- RECORDED DATA
====

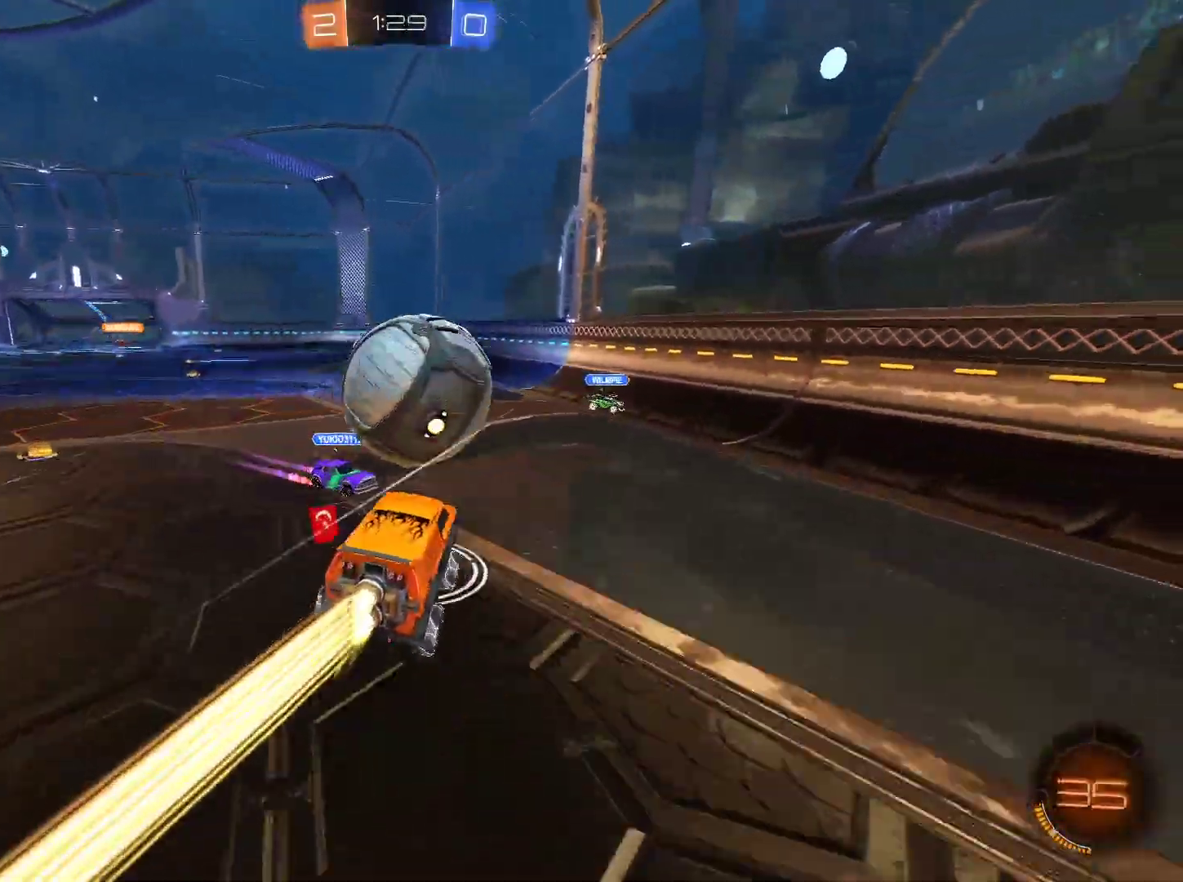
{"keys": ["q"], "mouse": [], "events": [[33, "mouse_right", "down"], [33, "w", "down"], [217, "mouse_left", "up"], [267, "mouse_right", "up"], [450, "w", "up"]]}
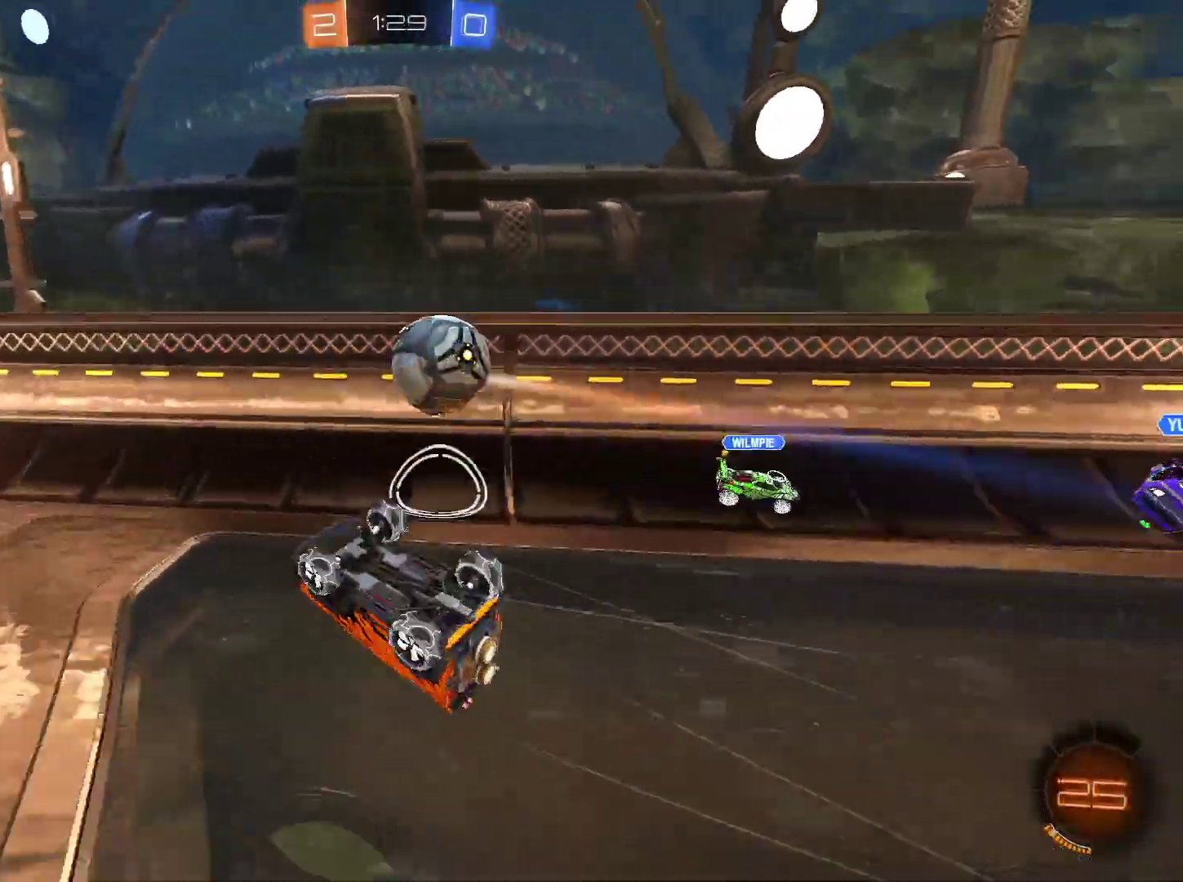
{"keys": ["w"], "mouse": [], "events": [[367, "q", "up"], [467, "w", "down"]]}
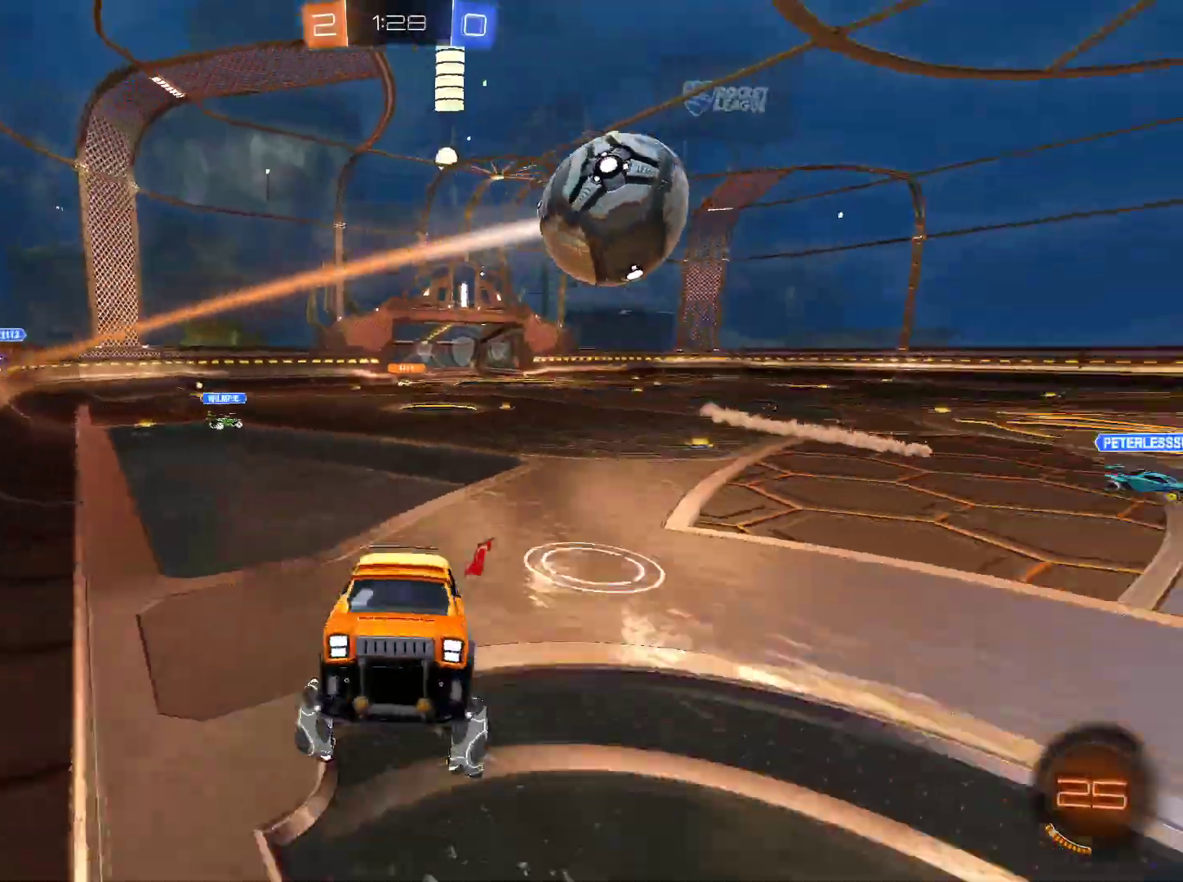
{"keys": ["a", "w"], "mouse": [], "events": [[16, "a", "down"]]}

====

- WORK ITEM
Please copy the data above character for character, skipping any pictures.

- TASK SOLUTION
{"keys": ["q"], "mouse": [], "events": [[33, "mouse_right", "down"], [33, "w", "down"], [217, "mouse_left", "up"], [267, "mouse_right", "up"], [450, "w", "up"]]}
{"keys": ["w"], "mouse": [], "events": [[367, "q", "up"], [467, "w", "down"]]}
{"keys": ["a", "w"], "mouse": [], "events": [[16, "a", "down"]]}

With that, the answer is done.